NFL Hits Concussion Issue Head On

A number of recent events have shined a light on concussions in the NFL.

ROSEMONT, Ill. -- June 19, 2007— -- In terms of what has come to be expected at past NFL meetings, what will transpire Tuesday in the conference rooms at a hotel near O'Hare Airport figures to be markedly different than any other get-together the league has ever convened.

Just consider some of the esoteric sessions among the more than one dozen agenda items:

Does concussion lead to pugilistic dementia and Alzheimers?

The role of neuropsychological testing in return-to-play decisions.

Multiple concussions: When is enough enough?

For a full day, members of the NFL player health and safety committee, doctors and trainers from each of the 32 franchises, prominent researchers and league administrators will meet in what has been dubbed by some as a "concussion summit."

The meeting, mandated by first-year NFL commissioner Roger Goodell, comes at a time when the league is under fire and under intense scrutiny on several off-field fronts. Among them is the belief in many quarters that players who suffer multiple concussions during their NFL careers experience lifetime effects such as Alzheimers, depression, dementia and other serious ailments.

In truth, the NFL has been conducting research on concussions (or MTBI, mild traumatic brain injuries as they are often called) among its players for 14 years and spent millions on studies.

"The safety of our players is critically important to us," Goodell said at the NFL spring meeting in Nashville last month.

But a number of recent events -- the suicide of former Philadelphia safety Andre Waters at age 44 last November, the February revelation by former New England linebacker Ted Johnson that he suffers from depression and other side effects from multiple concussions, and the deaths of onetime Pittsburgh offensive linemen Justin Strzelczyk and Terry Long after long bouts of depression -- have cast more focus on the subject.

Based on anecdotal evidence, and on studies in which researchers have pored over the brain tissue of former NFL players, it appears there is reason for concern. Under Goodell, there is a heightened sense of awareness and of the potential need to better address the issue.

"This is direct tissue evidence [of the impact of concussions]," Dr. Bennett Omalu, an adjunct professor at the University of Pittsburgh and former pathologist for Allegheny (Pa.) County who has conducted considerable studies on concussions, told the Pittsburgh Post-Gazette. "There's no speculation or interference. It's mounting scientific evidence. It's not about any specific individuals, it's about the truth. … If boxing causes dementia, then why wouldn't football? The force [from a football collision] is often 38 times the gravitational pull on their head. That's been published by the NFL itself."

At the NFL meeting in Nashville last month, Goodell outlined a set of recommendations for concussion management. Based on conclusions from the league's independent committee on MTBI, chaired by Dr. Ira Casson and Dr. David Viano, the recommendations stressed that in all cases, medical decisions always must override competitive considerations. Translation: The health of the player always should supersede how important he might be to his team.

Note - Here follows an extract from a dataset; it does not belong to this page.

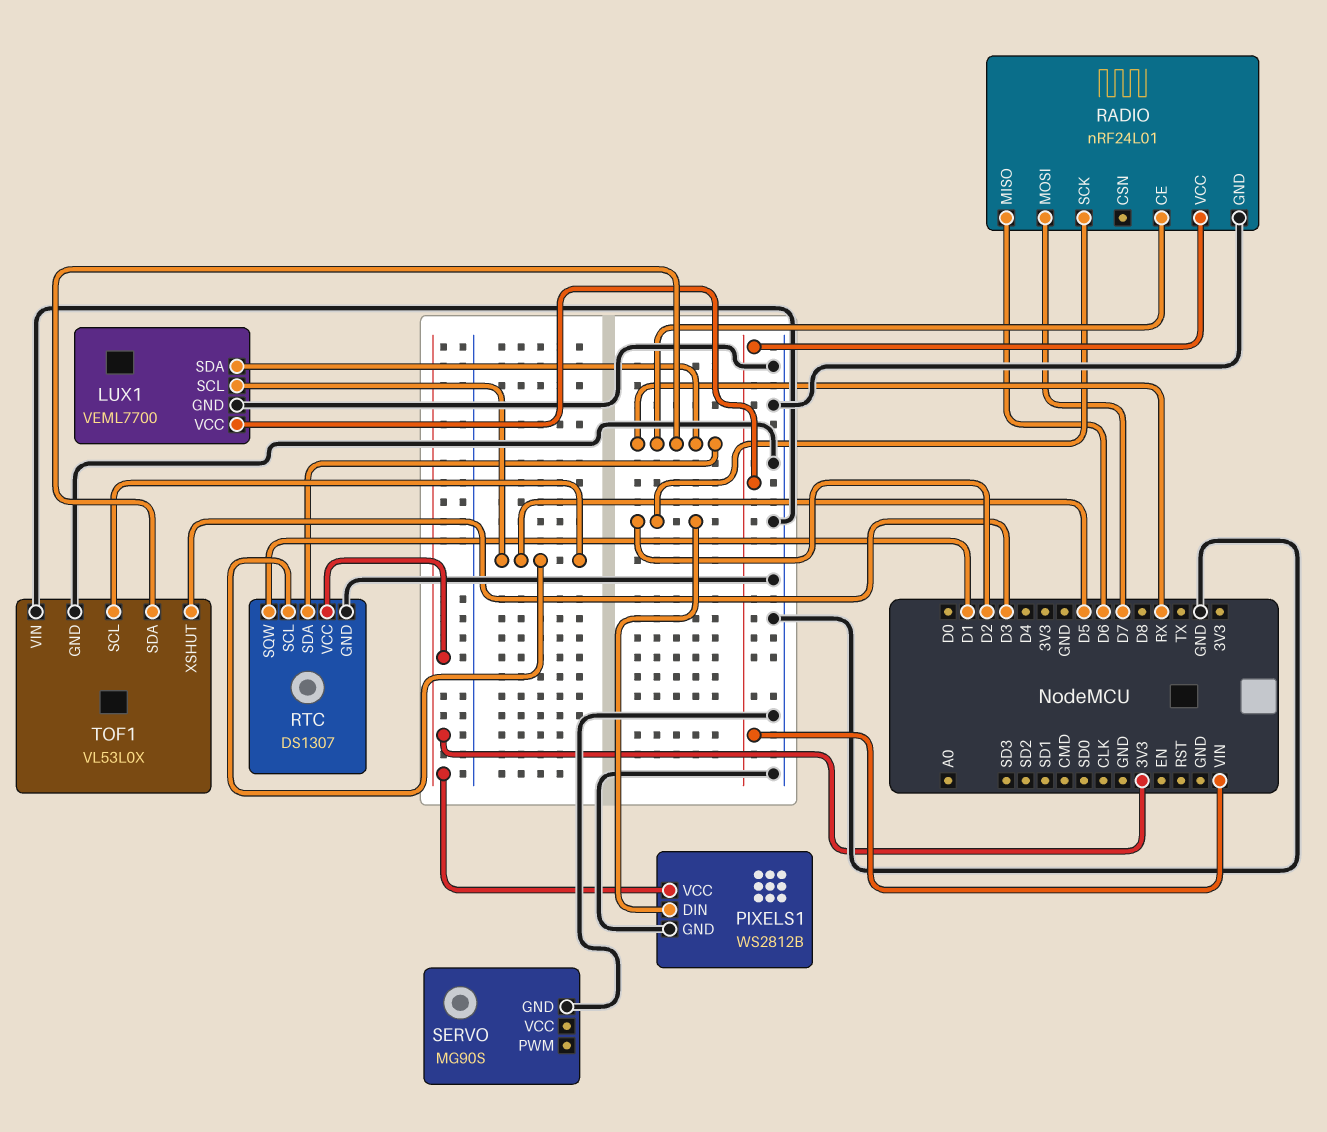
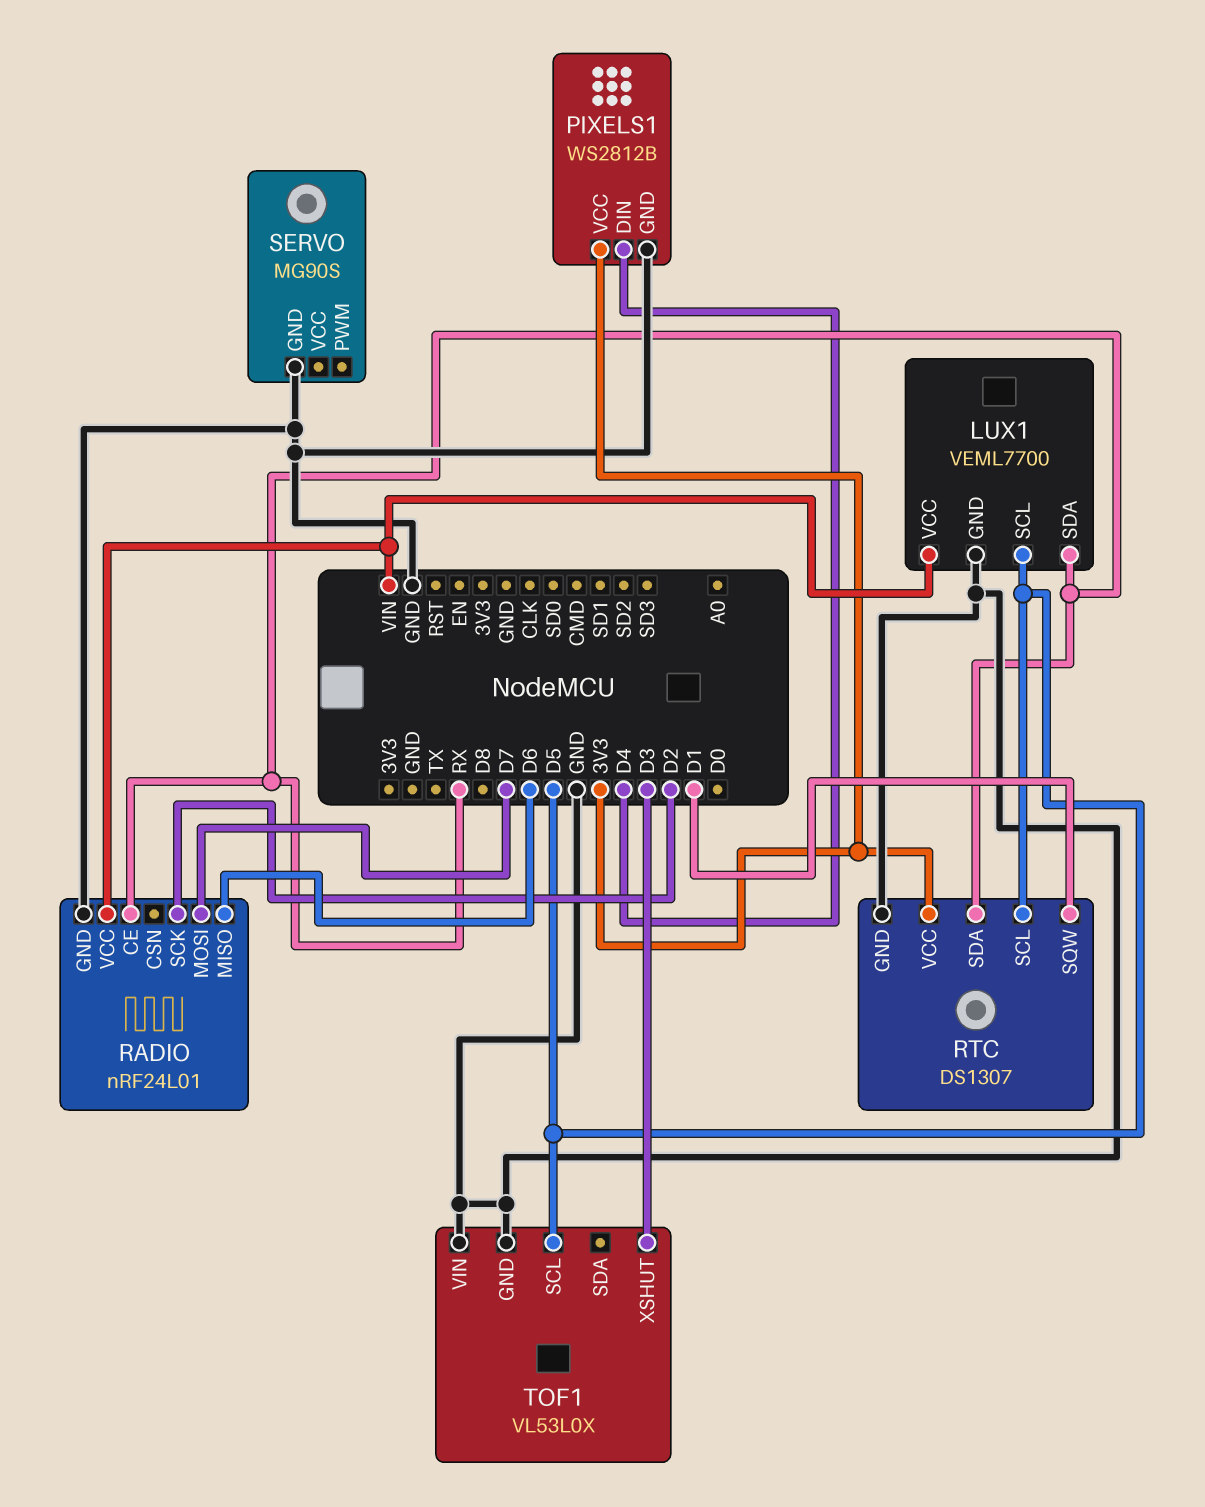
PIXELS1 pin DIN: D2 -> D4
TOF1 pin SDA: RX -> none

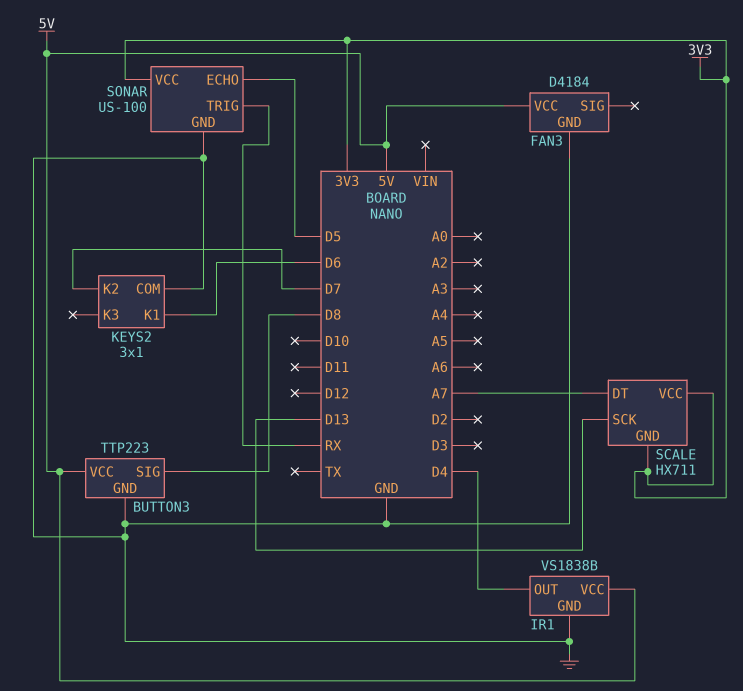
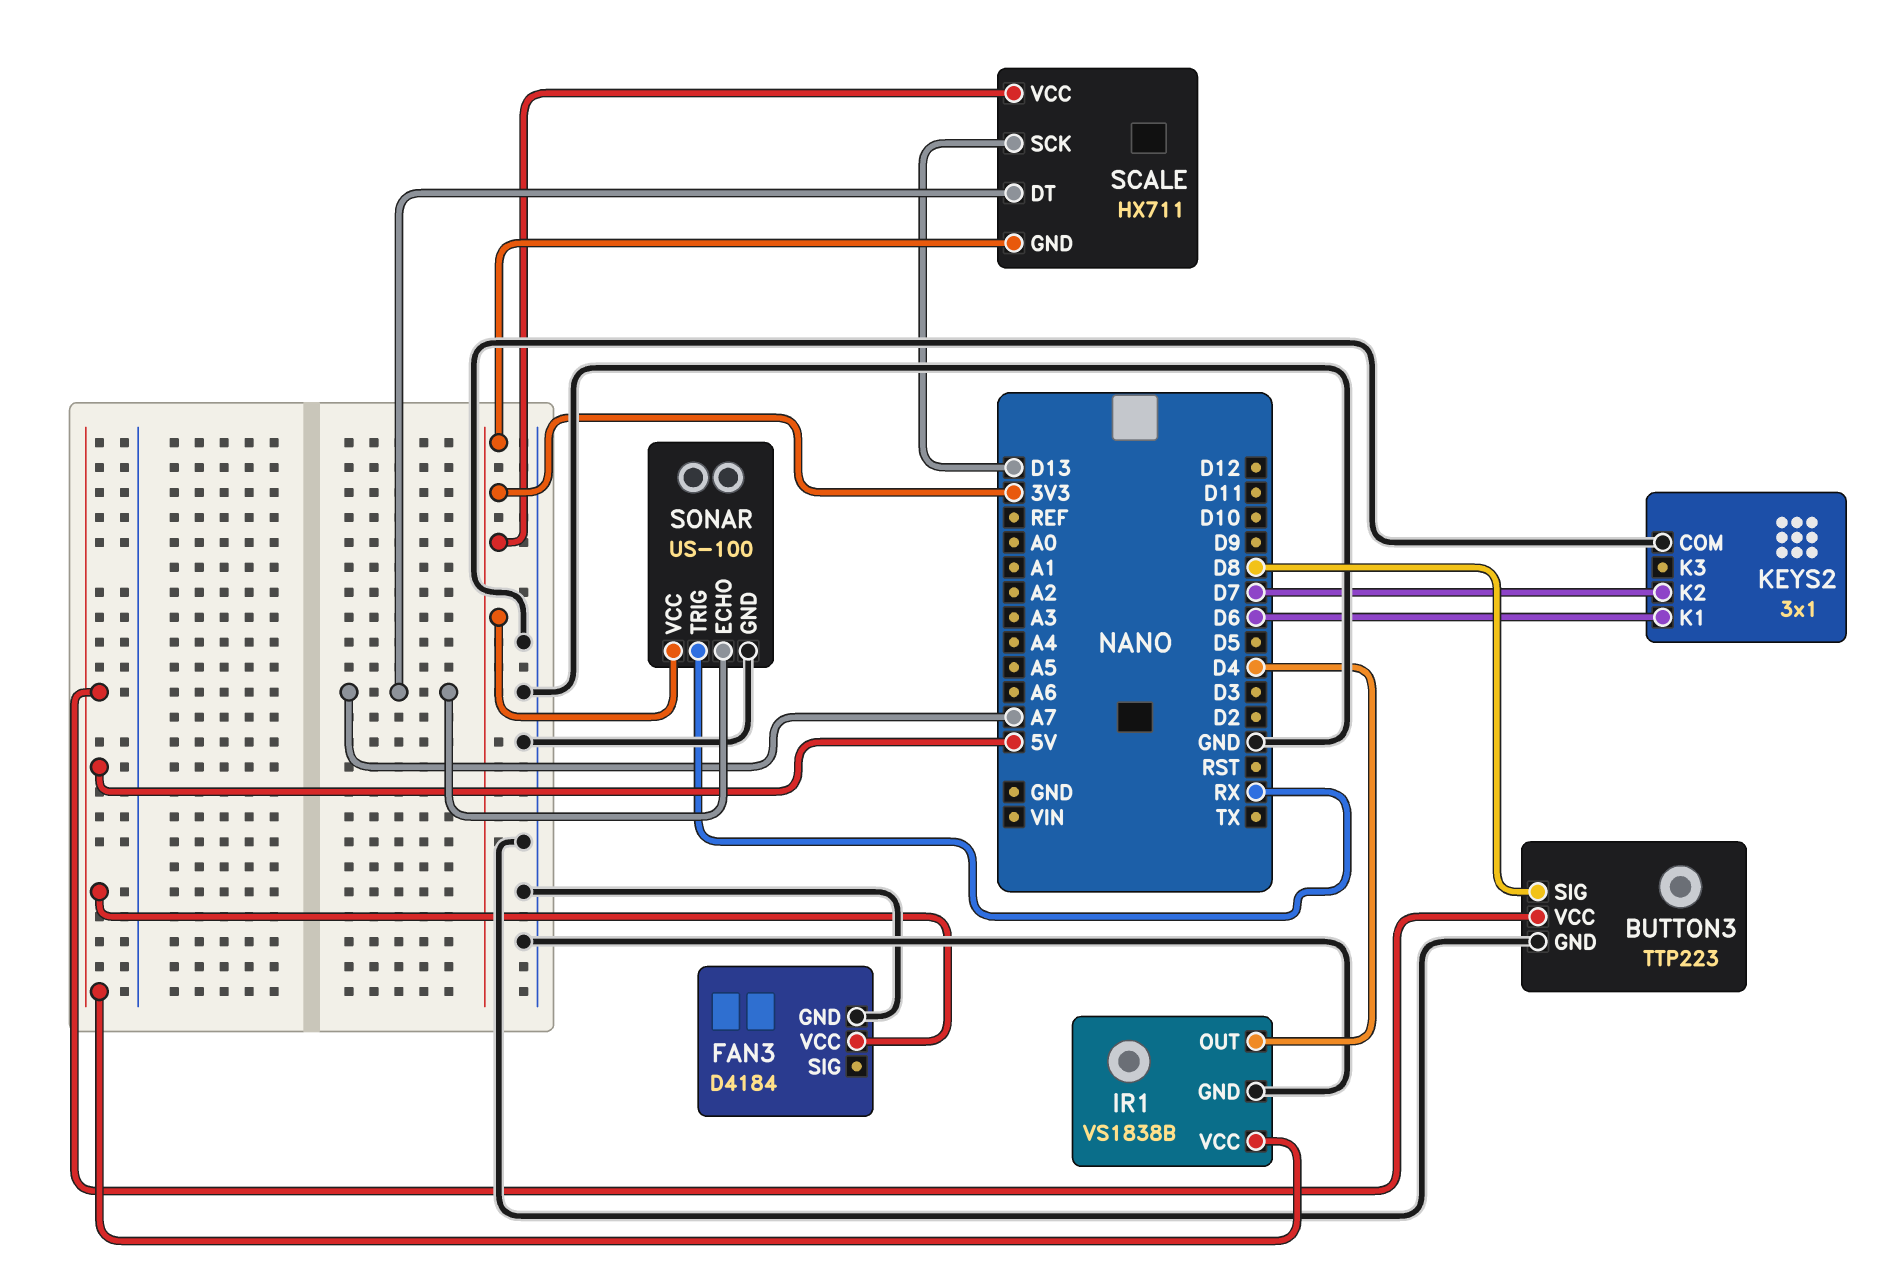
SONAR pin ECHO: D5 -> A7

As part of the new standards, Goodell has mandated that every player in the league undergo neuropsychological testing in training camp to determine functional baseline measures for everyone in the NFL. Some of the other recommendations: Evaluation procedures used by different teams will be shared with the medical and training staffs of all franchises. Any decision about when a player can return to the field following treatment for concussion must be made by team medical personnel. Every player must wear his chin strap.

The league is also creating a "whistle blower system" in which anyone anonymously can report an incident in which a doctor is pressured into returning a player to the field, or in which a player is pressured to return. Several players have told ESPN.com that they are skeptical of a "whistle blower" arrangement, because they aren't comfortable that the NFL adequately can protect their confidentiality.

The Tuesday meeting here is not the first such conference for the NFL. There have been at least four other concussion-related conferences sponsored by the league and several that were convened by player agent Leigh Steinberg. What might set this one apart from the earlier conferences is the scope of the agenda, the expertise of the people involved, the inclusion of speakers with dissenting opinions from those of the NFL committee, and the perceived collective resolve to confront the issue.

Said Goodell: "We definitely want to be ahead of the curve here."

Len Pasquarelli is a senior writer with ESPN.com.